A espera
"Não há mais sublime sedução do que saber esperar alguém.” Llansol
No espelho daquele quarto branco de hotel. A superfície lisa reflete as curvas da cintura adolescente, os cabelos compridos deslizam pelos ombros, tingindo de negro o rosa-carne da pele. Com a ponta dos dedos, ela acompanha sua silhueta no espelho, surpresa, a luz branca e laranja entrando pela janela no entardecer da cidade. Os olhos castanhos sorriem tímidos no reflexo; não importa a cama pequena, a colcha surrada, o carpete cinzento, áspero na sola dos pés. Não importa; o sol desce morno pintando de rosa as nuvens, a cidade, as faces, as unhas que agora acariciam a pele, que desperta como que pela primeira vez. Que desperta, sozinha, no desejo da noite que se aproxima, da noite em que seus corpos se abraçam, mais uma vez.
No espelho daquele quarto branco de hotel. A superfície lisa reflete o desejo nos seus olhos, o medo, as horas que passam. Anoitece, ela continua só, o corpo desperto já não espera. Ele não veio, não vem.
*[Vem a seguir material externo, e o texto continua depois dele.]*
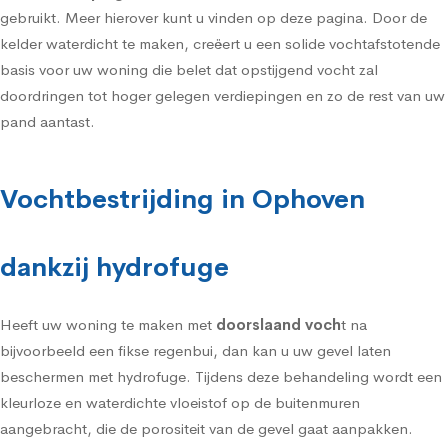
gebruikt. Meer hierover kunt u vinden op deze pagina. Door de
kelder waterdicht te maken, creëert u een solide vochtafstotende
basis voor uw woning die belet dat opstijgend vocht zal
doordringen tot hoger gelegen verdiepingen en zo de rest van uw
pand aantast.
Vochtbestrijding in Ophoven
dankzij hydrofuge
Heeft uw woning te maken met
doorslaand voch
t na
bijvoorbeeld een fikse regenbui, dan kan u uw gevel laten
beschermen met
hydrofuge
. Tijdens deze behandeling wordt een
kleurloze en waterdichte vloeistof op de buitenmuren
aangebracht, die de porositeit van de gevel gaat aanpakken.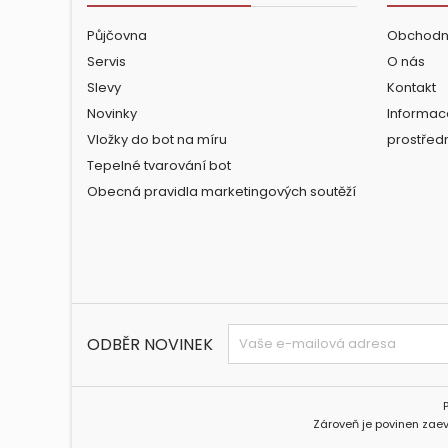
Půjčovna
Obchodn
Servis
O nás
Slevy
Kontakt
Novinky
Informac
Vložky do bot na míru
prostřed
Tepelné tvarování bot
Obecná pravidla marketingových soutěží
ODBĚR NOVINEK
Zároveň je povinen zaev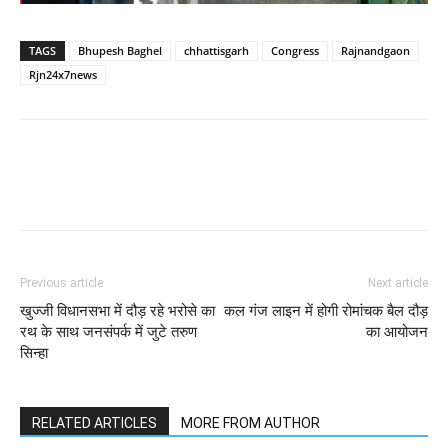
TAGS
Bhupesh Baghel
chhattisgarh
Congress
Rajnandgaon
Rjn24x7news
WhatsApp
Facebook
Twitter
Previous article
Next article
खुज्जी विधानसभा में दौड़ रहे भरोसे का
कल गंज लाइन में होगी रोमांचक बैल दौड़
रथ के साथ जनसंपर्क में जुटे तरुण
का आयोजन
सिन्हा
RELATED ARTICLES
MORE FROM AUTHOR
Mas não importa. O rosa do pôr-do-sol tingiu tudo por dentro, explodindo em outras cores, tons pastéis suaves de lingerie, manchando as paredes e a memória. Ela se lembra lá de fora, mas não há porque sair. Já é noite, ele não vem; ela fecha as janelas. O azul do remédio dissolve-se por debaixo da língua, arrastando outras cores pela corrente sanguínea, percorrendo o corpo desde a raiz dos cabelos até as unhas roxas dos pés. No espelho ela sorri e tenta guardar na memória cada linha do seu corpo rarefeito de menina, que se funde ao chão e às paredes como uma mera partícula. Como um pequeno nada.
Um dia ela se recordará desse quarto, da espera, do seu corpo-coração de dúvidas e desejo.
E vai dar graças a deus por ter dormido ali sem ele, só ela e o azul do analgésico adormecendo a vontade.